The following map values should be reviewed in a customer implementation:
- AgentOperatorId: The operator for the event agent that uses the EventDrivenAgent operator for all types of events. You can use this map value to configure EventDrivenAgent to run different operators for various events.
- MapFSEvents: Map value to hold the details of events associated with the application. Several event codes can be configured for various events.
The following decision table should be reviewed in a customer implementation:
- FSIFEventDrivenProcess: Returns the appropriate activity based on the event type and event context.
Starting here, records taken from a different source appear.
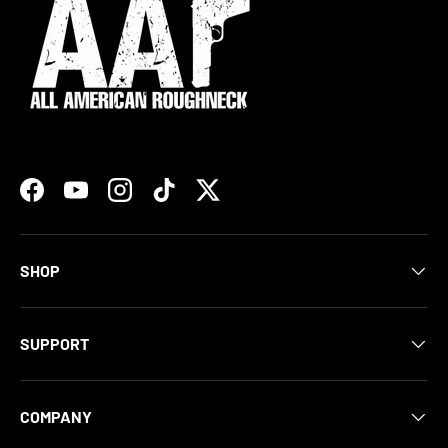
Facebook
YouTube
Instagram
TikTok
Twitter
SHOP
SUPPORT
COMPANY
If required, update this decision table with additional activities that trigger the appropriate actions. By default, the type and context trigger the CreateCustomerReviewCase activity, but you can change the type and context to trigger a different activity. These activities are stored in the System-Queue-FSEvents class.
Extension of rules to modify the business logic
This activity checks whether any pending work objects exist for the given customer and event type. If a work object already exists for the customer, a new event is not created. Consuming applications can pass the required event type and set criteria for determining the existence of duplicate cases.
Using queue-processors instead of agents
The Pega FS Event Driven Architecture has been enhanced in Pega Foundation for Financial Service v8.8 to channel the processing of events through queue-processors instead of agents, something that provides a significant leap in terms of processing capacity and reliability (see Using job schedulers and queue processors instead of agents). All the infrastructure defined in this document is still valid and in use (i.e., the System-Queue-FSEvents class, the CreateEvent activity, the map values and decision tables used for configuration and routing, settings, etc.) except the agent FSEventQueueConsumer, which has been replaced by a queue processor of a same name.
It is important to note that this functionality will become active as soon as Pega Foundation for Financial Service v8.8 is installed. No changes at the consumer applications are expected though - the system ensures that events that were previously queued are processed using the legacy agents and queue the newly created ones through queue-processors.
In order to support the processing of events through queue processors, some changes have been done in the underlying infrastructure.
When the module is configured to work using legacy agents, the events created using CreateEvent are stored as instances of the custom class System-Queue-FSEvents. The platform, which periodically scans the database table associated to that class, detects the presence of the events and route them to the FSEventQueueConsumer standard agent, which in turn invokes to the FSIFAgentProcess activity.
When the module is configured to work using queue-processors, the events created using CreateEvent are temporarily created as instances of System-Queue-FSEvents, but then wrapped and stored as instances of the new class System-Queue-FSEventsByPass. The new instances are then queue for the dedicated queue-processor FSEventQueueConsumer, which upon reception of events execute the activity FSIFAgentProcessByPass. This activity executes the original FSIFAgentProcess as it is done when configured to work with agents and remove the entry from the System-Queue-FSEventsByPass class.
It is important to note that these changes enable the use of queue-processors without any change from the consumer applications. Applications should still use the CreateEvent activity to push events and refer to their processes from FSIFAgentProcess.
The activation of functionality is managed through the following Dynamic System Setting:
- Pega FS fs/BackgroundProcessActiveGeneration: When this setting is set to 2, the system uses queue-processors. If it has a different value or the setting is not present, then it uses legacy agents.
The new functionality makes use of the following queue-processor:
- PegaFS FSEventQueueConsumer: by default, the queue processor is configured for immediate execution and to use 5 threads. Review and change this configuration according to your needs.